Thursday, March 18, 2021

Remembering the Black Cuban Spring, the failure of the UN Human Rights Council, and the legacy today

 Remembering the Black Cuban Spring, the long winter, and the future spring

2003 - 2021 Spring will return
Eighteen years ago on March 18, 2003 a crackdown began in Cuba on the eve of the United States going to war in Iraq. Scores of Cuban dissidents were rounded up and subjected to political show trials. 75 were condemned to lengthy prison terms of up to 28 years in prison. This became known as the Black Cuban Spring
 
The majority of the imprisoned activists had participated in the Varela Project, a petition drive that called for a referendum under the terms of the Cuban Constitution on whether there should be more freedom of expression, an amnesty for political prisoners and a chance for ordinary citizens to own small businesses. 11,020 signatures had been turned in 10 months earlier on May 10, 2002. 
 
The regime responded with its own mandatory petition drive to make the Cuban Constitution unchangeable. 
 
The Economist in its December 14, 2005 issue published a conversation with Oswaldo Payá Sardiñas titled "An unsilenced voice for change" that outlined what had taken place:
Between 2001 and 2004, Mr Payá's movement gathered 25,000 signatures in a vain attempt to persuade Cuba's National Assembly to change the constitution to allow multi-party democracy.
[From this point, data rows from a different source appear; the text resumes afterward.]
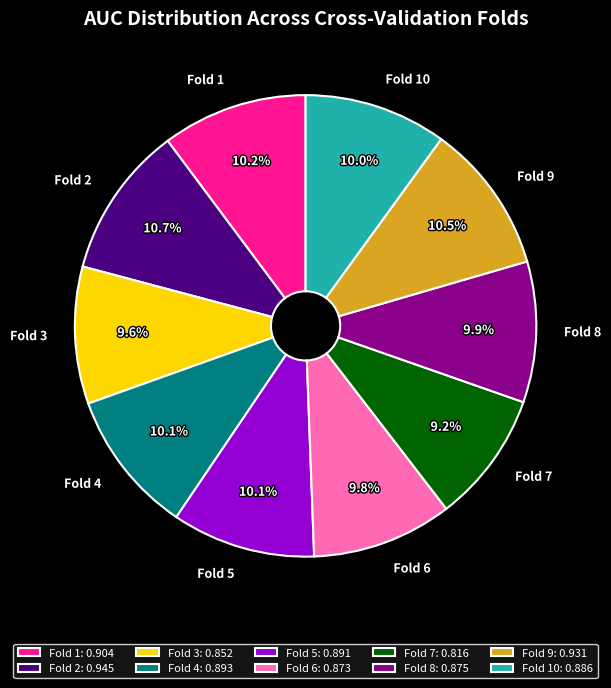

Does Fold 8 represent more than half of the total?

No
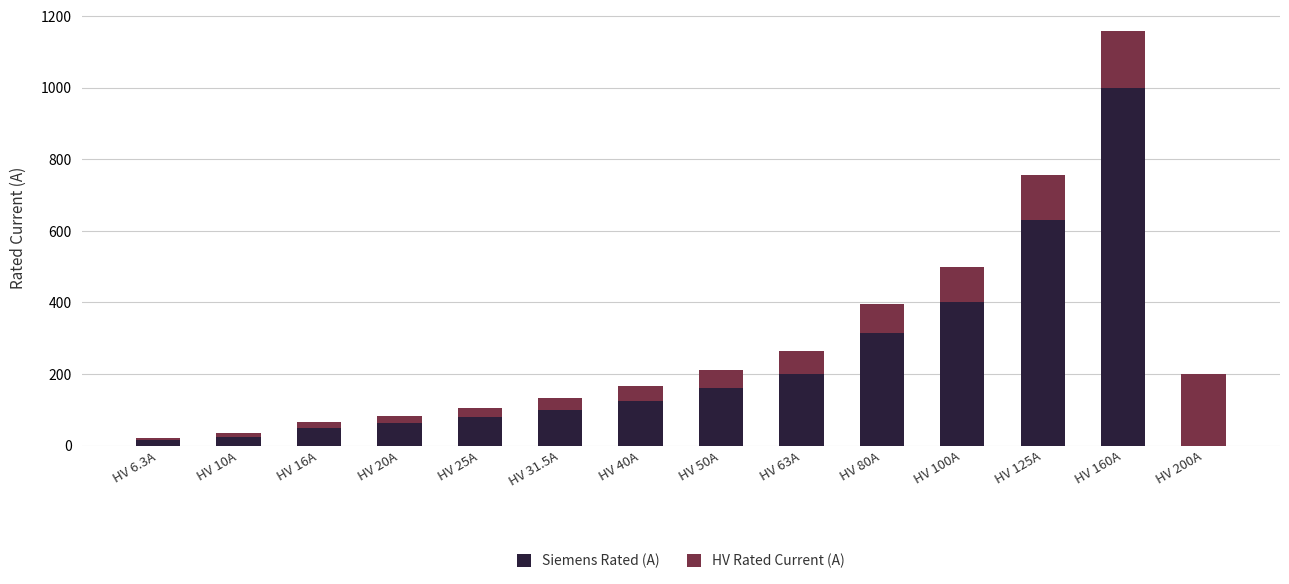

How many data points does each series have?

14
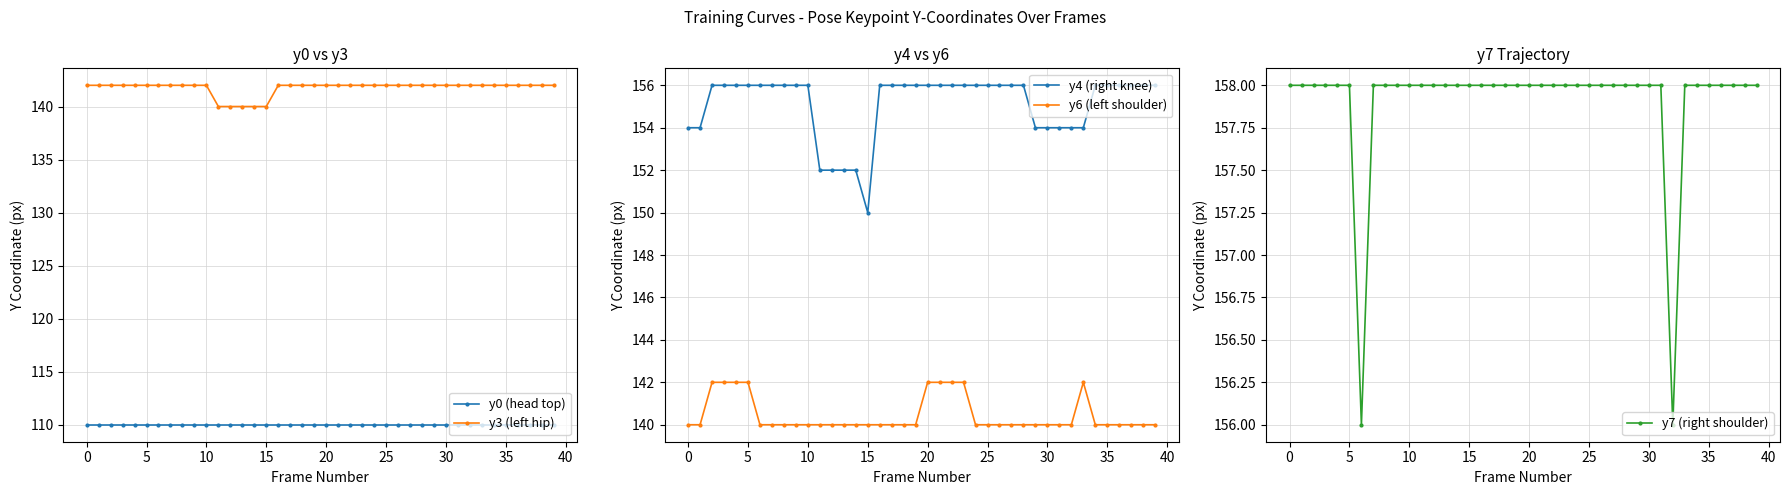

True or false: y3 (left hip) and y0 (head top) intersect in this chart.

False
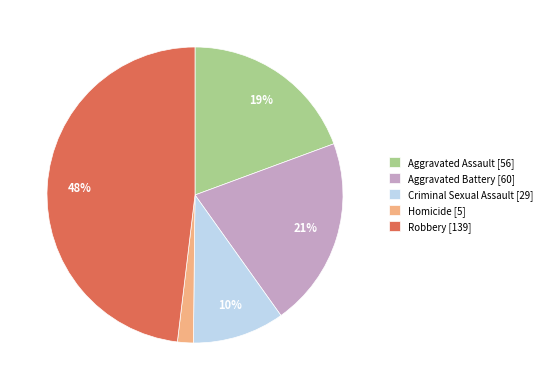

Count the number of slices in the pie.

5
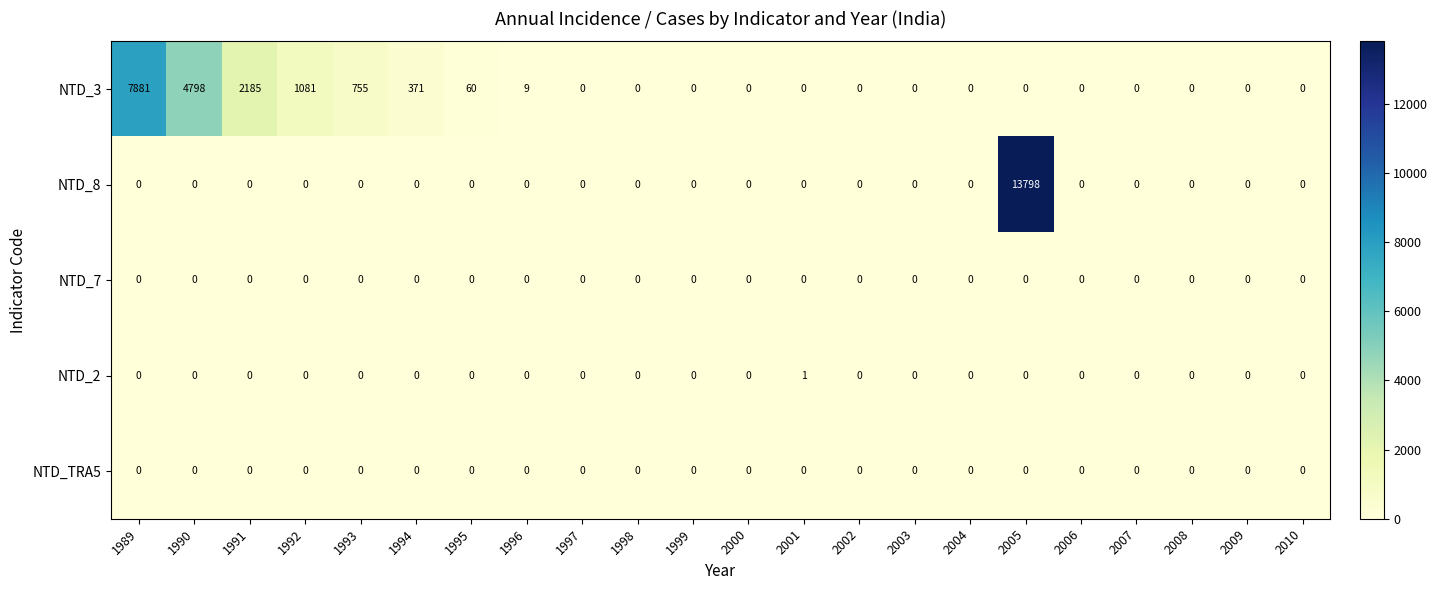

At how many categories does at least one series exceed 11658?

1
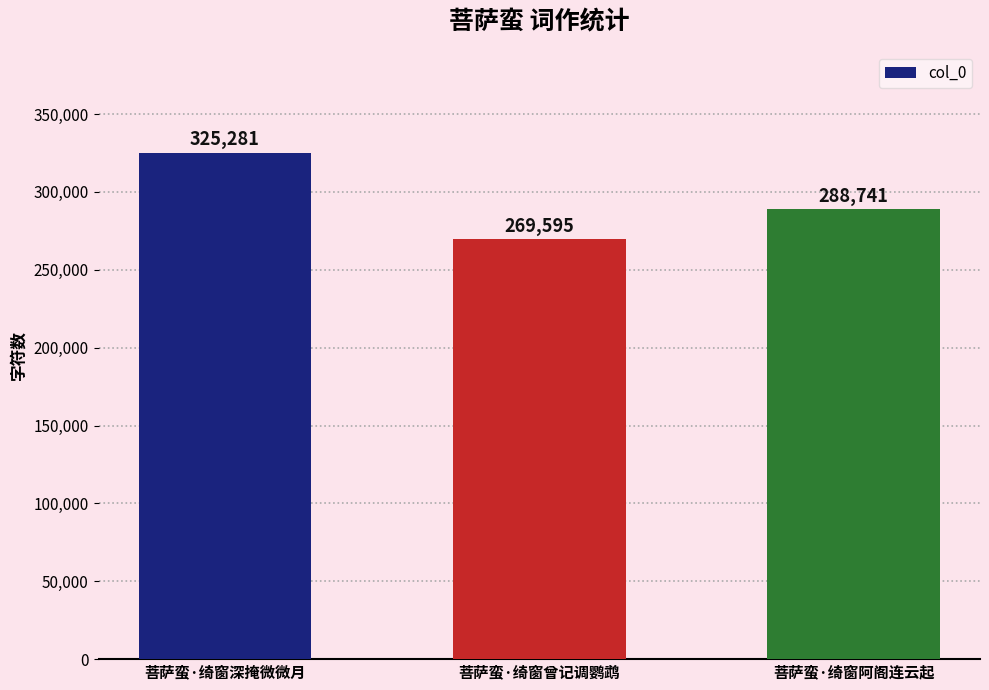

True or false: the data shows 93303 at 菩萨蛮·绮窗曾记调鹦鹉.

False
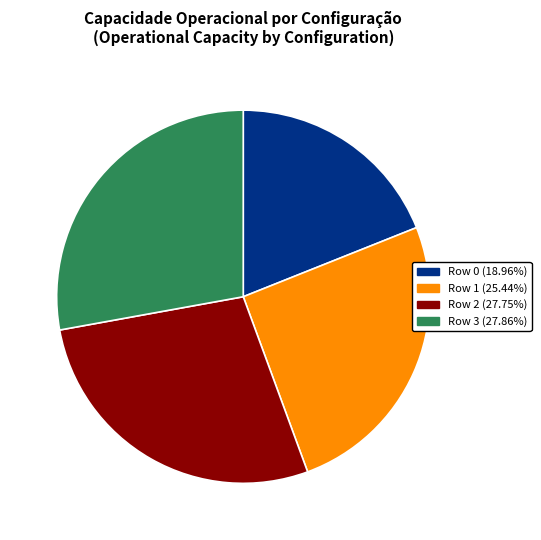

What is the smallest slice in the pie chart?

Row 0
Activists of his Christian Liberation Movement made up more than two-thirds of the 75 dissidents and journalists rounded up and jailed for long terms in April 2003. [...] Spain is “complaisant” with Mr Castro's regime, Mr Payá says. “We need a campaign of support and solidarity with peaceful change in Cuba” of the kind that brought an end to apartheid in South Africa and to the Pinochet dictatorship in Chile.
It took over eight years, but the last of the group of the 75 were eventually released. Oswaldo was murdered along with the Christian Liberation Movement's youth leader Harold Cepero on July 22, 2012. His successor Eduardo Cardet was a prisoner of conscience from November 30, 2016 through September 3, 2019. He was jailed for giving a frank assessment of Fidel Castro's legacy following his death on November 25, 2016.

11,020 Varela Project signatures turned in on May 20, 2002

On April 2, 2003 three young black men were arrested, tried and executed by firing squad nine days later on April 11, 2003 for trying to flee the island in a hijacked ferry, in which no one had been physically harmed. This drew worldwide condemnation at the time, and became known as Cuba's Black Spring, but it did not prevent the end of the mandate for monitoring human rights violations in Cuba in a backroom deal for the establishment of the UN Human Rights Council on March 15, 2006.

Fifteen years ago the United Nations Human Rights Council was founded on a small moral compromise that sacrificed human rights oversight in Belarus and Cuba in what U.N. officials called the dawn of a new era. Special rapporteurs with mandates to specifically monitor the human rights situation in those two countries were formally gotten rid of in 2007 and a code of conduct established that undermined the independence of all special rapporteurs.

Ending oversight of Belarus and Cuba not only left the victims of these dictatorships exposed to more repression, with impunity by their oppressors, but emboldened these dictatorships not only to worsen their practices at home but to undermine human rights abroad. Worse yet, both would be elected to serve on the UN Human Rights Council with other outlaw regimes.

These failings have real world consequences.

Cuba led the charge to back up China's new security law for Hong Kong that strips citizens of Hong Kong of their human rights last year. On July 1, 2020 the Cuban dictatorship introduced a resolution at the UN Human Rights Council praising China for passing the Hong Kong National Security Law, also known as the 66 article law. 53 governments backed this resolution, endorsing the death of a free Hong Kong. Official Chinese media "celebrated" their victory at the human rights body. Belarus has also continued to back the new security law at international forums.

In spite of Cuba's terrible human rights record at home, and leading the charge to back China stripping Hong Kongers of their rights the Castro regime was re-elected to the UN Human Rights Council on October 12, 2020 with 170 out of a possible 192 votes at the General Assembly.

This did not improve Havana's behavior.

"Cuba, speaking on behalf of 64 countries including China [on March 12, 2021], said Xinjiang is 'an inseparable part of China' and urged states to 'stop interfering in China’s internal affairs by manipulating Xinjiang-related issues, (and) refrain from making unfounded allegations against China out of political motivations'." These countries led by the Castro regime are defending an ongoing genocide

Over the past 15 years the world has entered a long winter when it comes to human rights.

Spring will return to Cuba, but the struggle continues today in 2021 and the failures of solidarity by the international community with free Cuban is having a negative impact on human rights globally as the Castro regime backs the end of a free Hong Kong, and defends genocide in Xinjiang.